Kamusal yayıncılık; Habermas’ın kamusal yayıncılığına yakın. ÖR/ İngiltere BBC, Almanya ZT.
     Kamu hizmeti yayıncılığı; devlete ait ve kamuya açık hizmet veren hizmet araçları ve şirketleri. Ör/ TRT, bunun sahibi devlet, seçimlere göre başkanı değişiyor. Ancak kamusal alanla uzaktan yakından alakası yoktur. Filmlere kadar sahip olan o dönemin siyasal iktidarı.
     Garnham kültürel alanın sorgulanması gerekir der ve temele aldığı 2 soru vardır.
1)Kapitalizmin içerisinde bunca eşitsizliğe, çöküşe, haksızlığa rağmen kapitalizm nasıl hala var?
2)Özellikle bunalım dönemlerinde bu sistem nasıl değişmiyor?
Bunların cevaplarını tek başına ekonomiyle açıklayamayız.
     Medyanın sınıf temelinde açıklanması gerektiğini söylüyor;
1)                    Alım Gücü
2)                   Tüketim Süreci

Alım Gücü: her medya alanı her yere ulaşamaz. Yani kişinin teknolojiye harcadığı para onun alım çeşitliliğini belirliyor. Alım gücü zayıf olanların sınırlı teknoloji aldığını ve böylelikle bunların yönlendirildiğini söylüyor.
Tüketim Süresi: Ürünün ne derece, hangi sürelerde aktif gördüğünü söylüyor. Ör/ Sermaye sahipleri ücretsiz yayın yapıyorlar. O zaman alma gücü düşük olanlar sadece o yayınla o bakış açısıyla kalıyorlar.
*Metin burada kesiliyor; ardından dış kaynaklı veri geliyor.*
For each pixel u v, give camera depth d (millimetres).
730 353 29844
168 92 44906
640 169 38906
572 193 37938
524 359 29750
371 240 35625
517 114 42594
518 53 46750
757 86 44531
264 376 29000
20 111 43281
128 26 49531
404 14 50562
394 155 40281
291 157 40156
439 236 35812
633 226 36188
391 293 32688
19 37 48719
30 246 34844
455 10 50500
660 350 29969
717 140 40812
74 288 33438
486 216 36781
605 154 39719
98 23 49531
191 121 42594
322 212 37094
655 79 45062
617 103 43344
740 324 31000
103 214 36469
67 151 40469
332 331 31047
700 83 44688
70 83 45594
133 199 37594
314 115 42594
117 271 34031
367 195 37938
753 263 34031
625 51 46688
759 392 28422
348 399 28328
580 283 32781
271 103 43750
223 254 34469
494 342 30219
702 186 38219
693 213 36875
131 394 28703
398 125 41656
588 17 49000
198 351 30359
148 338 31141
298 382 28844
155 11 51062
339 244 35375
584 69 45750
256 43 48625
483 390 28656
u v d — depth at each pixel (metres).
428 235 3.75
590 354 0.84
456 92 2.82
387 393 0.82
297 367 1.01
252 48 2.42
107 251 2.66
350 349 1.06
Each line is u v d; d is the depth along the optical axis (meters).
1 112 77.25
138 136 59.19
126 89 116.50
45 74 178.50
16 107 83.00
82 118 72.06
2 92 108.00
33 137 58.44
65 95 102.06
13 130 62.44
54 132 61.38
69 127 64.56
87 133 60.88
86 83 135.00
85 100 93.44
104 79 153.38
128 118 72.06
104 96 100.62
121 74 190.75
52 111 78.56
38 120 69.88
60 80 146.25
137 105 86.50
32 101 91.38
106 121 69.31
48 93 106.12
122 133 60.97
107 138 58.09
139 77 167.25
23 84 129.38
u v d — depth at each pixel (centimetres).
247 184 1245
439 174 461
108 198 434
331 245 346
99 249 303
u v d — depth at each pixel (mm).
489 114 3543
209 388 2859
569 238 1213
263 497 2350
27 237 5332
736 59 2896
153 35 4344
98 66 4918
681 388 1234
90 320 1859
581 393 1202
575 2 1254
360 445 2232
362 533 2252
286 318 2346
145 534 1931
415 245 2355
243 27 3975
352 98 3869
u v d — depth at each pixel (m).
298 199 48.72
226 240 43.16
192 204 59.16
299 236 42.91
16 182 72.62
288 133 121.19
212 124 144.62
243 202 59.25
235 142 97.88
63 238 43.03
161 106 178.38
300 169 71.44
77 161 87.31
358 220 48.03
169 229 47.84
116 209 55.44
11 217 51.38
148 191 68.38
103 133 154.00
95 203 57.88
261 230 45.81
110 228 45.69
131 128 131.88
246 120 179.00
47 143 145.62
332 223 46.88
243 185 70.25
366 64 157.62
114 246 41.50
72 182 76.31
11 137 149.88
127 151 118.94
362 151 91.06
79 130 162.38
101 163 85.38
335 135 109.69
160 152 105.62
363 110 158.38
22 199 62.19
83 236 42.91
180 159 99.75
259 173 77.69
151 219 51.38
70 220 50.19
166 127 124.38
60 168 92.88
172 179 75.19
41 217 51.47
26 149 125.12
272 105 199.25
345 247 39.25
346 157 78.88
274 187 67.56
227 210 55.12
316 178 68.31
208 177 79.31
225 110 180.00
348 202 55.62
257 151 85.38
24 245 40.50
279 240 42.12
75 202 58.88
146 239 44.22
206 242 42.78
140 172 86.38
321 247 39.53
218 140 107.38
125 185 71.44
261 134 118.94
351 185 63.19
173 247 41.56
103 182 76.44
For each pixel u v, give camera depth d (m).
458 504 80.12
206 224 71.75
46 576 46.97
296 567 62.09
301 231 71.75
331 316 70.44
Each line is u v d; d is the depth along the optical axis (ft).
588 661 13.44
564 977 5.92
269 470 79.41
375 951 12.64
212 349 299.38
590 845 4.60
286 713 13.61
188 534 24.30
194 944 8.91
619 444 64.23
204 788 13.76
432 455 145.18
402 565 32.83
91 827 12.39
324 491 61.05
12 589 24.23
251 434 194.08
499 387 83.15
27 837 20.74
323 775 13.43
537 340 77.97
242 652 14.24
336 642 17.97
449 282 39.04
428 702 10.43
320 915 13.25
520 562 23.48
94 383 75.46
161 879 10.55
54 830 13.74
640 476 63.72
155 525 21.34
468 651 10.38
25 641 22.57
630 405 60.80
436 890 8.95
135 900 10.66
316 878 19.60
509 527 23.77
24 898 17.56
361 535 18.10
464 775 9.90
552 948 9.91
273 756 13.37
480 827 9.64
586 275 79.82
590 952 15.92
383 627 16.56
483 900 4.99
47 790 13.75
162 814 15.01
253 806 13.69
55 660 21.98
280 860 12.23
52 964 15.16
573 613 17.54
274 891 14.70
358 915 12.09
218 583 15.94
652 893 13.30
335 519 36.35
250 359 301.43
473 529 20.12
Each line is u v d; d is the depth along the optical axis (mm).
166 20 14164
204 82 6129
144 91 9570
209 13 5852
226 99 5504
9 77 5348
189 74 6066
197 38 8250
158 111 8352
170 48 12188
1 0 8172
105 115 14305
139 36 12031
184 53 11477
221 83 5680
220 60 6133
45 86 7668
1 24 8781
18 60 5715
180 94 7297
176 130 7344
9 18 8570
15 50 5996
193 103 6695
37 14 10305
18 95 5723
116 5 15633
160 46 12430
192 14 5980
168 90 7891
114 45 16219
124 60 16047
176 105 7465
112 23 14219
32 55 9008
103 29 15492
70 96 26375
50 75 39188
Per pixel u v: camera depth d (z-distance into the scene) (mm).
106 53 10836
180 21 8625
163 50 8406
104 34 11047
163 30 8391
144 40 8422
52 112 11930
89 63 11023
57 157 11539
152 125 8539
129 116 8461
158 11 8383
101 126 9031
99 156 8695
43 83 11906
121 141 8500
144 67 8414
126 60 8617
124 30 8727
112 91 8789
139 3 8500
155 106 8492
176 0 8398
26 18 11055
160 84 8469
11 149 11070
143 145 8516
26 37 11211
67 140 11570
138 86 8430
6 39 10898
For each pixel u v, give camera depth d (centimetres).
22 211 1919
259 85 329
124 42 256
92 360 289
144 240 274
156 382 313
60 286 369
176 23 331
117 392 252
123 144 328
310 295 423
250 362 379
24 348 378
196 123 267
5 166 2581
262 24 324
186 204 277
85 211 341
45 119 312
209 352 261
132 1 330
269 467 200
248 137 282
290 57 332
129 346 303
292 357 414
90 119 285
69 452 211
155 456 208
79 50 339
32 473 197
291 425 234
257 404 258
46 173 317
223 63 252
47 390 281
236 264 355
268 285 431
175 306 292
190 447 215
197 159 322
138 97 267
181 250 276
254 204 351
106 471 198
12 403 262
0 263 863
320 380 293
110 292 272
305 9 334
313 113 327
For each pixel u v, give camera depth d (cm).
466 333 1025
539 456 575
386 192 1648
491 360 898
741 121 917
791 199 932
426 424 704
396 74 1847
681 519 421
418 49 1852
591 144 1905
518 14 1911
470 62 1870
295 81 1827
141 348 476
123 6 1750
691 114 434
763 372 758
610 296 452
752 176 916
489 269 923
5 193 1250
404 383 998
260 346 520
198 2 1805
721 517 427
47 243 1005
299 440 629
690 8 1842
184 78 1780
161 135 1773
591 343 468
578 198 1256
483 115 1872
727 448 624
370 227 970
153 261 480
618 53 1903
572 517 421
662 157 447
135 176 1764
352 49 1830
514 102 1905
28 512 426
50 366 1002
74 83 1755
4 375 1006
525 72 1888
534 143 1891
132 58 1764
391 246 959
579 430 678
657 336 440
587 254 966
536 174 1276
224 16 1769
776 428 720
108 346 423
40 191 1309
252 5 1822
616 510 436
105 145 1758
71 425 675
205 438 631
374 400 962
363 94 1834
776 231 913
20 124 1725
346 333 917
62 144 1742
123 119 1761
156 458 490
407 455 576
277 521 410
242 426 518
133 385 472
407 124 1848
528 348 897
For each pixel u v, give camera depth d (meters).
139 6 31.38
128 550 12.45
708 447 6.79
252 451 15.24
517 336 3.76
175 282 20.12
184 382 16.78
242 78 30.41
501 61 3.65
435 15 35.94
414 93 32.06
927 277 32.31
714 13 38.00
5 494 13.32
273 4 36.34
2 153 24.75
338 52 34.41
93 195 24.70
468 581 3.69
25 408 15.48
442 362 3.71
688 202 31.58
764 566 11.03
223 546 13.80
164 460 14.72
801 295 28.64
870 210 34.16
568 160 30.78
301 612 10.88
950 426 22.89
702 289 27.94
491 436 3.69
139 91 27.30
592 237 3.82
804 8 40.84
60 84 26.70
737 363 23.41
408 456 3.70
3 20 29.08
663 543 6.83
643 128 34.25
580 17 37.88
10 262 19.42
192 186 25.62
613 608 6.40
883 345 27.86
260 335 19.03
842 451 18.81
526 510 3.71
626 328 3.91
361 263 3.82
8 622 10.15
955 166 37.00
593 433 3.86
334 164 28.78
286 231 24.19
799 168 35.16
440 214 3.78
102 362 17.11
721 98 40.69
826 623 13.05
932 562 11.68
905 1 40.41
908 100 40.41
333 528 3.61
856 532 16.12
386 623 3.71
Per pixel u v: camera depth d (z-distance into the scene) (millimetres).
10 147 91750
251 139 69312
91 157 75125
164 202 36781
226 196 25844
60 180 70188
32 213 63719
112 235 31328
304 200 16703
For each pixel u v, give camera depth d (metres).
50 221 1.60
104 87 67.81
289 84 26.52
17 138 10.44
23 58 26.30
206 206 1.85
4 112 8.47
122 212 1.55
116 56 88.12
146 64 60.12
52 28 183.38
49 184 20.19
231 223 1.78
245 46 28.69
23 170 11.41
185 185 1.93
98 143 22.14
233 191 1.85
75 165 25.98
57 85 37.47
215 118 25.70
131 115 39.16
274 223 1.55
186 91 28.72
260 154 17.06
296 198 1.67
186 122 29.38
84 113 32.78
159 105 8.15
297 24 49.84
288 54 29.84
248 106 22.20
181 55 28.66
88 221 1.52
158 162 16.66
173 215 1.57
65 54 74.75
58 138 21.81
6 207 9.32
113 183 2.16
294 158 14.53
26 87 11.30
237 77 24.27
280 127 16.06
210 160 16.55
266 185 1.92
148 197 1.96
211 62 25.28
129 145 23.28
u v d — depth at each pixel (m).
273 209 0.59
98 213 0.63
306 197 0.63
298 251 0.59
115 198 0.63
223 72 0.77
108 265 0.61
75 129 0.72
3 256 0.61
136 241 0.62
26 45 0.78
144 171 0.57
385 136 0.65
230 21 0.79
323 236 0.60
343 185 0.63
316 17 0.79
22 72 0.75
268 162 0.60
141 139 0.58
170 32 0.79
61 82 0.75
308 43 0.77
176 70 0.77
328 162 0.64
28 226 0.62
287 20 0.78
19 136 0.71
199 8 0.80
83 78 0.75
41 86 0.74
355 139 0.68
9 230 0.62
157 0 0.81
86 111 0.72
     Garnham, kültürel faktör ile ekonomik yapı arasındaki ilişkinin kurulması gerektiğini ve bununda “kültürel metaryalizm” ile olacağı üzerinde durur.

İletişim sektöründe yapılan araştırmalarda 2 konuya dikkat çeker:
A)Kapitalist toplum yapısı kendi etkinliklerini, özellikle maddi üretimi nasıl düzenliyor?
B)Bu da bu alanın siyasal alanına ilişkin 2 soruyu içerir.

a)Var olan bütün eşitsizliklere ve ahlaki çöküşe rağmen nasıl oluyor da tam bir anlaşma xxx toplumsuz üretim ve yeniden üretim yürütülüyor.
b)Sınıf çatışmasından doğabilecek toplumsal çöküşten nasıl kaçabiliyorlar?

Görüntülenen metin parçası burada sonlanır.